De uma forma geral, os patrões consideram a proposta laboral “extemporânea” num momento em que a economia está a crescer e em que a taxa de desemprego está em níveis mínimos, rementendo comentários sobre as medidas em conreto para mais tarde. Ainda assim, João Vieira Lopes, presidente da Confederação do Comércio (CCP), não tem dúvidas que as medidas “vão complicar a vida às empresas” e desafia o Governo a apresentar outras que a facilitem na área fiscal, formação e da energia. Só assim estão disponíveis para negociar um pacote laboral.
Do lado sindical o tom é de crítica, porque o Governo não resolve os problemas da contratação colectiva, um tema caro à CGTP e à UGT. As alterações são “pouca coisa”, disse Sérgio Monte, dirigente da UGT.
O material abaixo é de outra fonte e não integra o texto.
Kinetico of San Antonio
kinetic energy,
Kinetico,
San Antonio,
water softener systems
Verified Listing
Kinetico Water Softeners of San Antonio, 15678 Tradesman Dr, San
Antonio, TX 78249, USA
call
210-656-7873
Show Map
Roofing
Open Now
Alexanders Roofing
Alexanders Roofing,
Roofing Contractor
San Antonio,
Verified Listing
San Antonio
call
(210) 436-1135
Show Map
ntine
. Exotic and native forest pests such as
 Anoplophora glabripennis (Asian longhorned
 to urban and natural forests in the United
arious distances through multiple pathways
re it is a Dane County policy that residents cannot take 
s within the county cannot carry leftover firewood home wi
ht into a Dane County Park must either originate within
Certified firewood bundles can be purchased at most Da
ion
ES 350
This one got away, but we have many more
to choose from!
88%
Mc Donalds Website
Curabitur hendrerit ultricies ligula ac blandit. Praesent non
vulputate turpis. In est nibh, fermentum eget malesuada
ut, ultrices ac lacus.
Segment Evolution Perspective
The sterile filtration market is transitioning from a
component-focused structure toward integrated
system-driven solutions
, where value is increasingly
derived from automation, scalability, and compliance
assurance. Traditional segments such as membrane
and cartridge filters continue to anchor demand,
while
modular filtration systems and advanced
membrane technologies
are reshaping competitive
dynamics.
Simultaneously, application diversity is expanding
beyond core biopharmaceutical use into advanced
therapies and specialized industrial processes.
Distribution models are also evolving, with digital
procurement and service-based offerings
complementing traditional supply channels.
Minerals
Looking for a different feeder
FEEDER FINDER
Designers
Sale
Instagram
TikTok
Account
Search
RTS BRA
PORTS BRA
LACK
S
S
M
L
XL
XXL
O líder da CGTP, Arménio Carlos, acusou o Governo de estar "condicionado quer com a pressão dos partidos da direita" e dos patrões, acrescentando que a taxa de rotatividade não resolve o problema da precariedade e que as empresas poderão fazer repercutir o seu efeito no salário oferecido ao trabalhador. “Quando eu era pequenino, ouvia dizer que no período da Páscoa não se podia comer carne, mas se pagássemos a bula já podíamos comer. Ou seja, as empresas podem continuar a contratar trabalhador com vínculos precários, mas se pagarem a taxa já não há problema”, ironizou.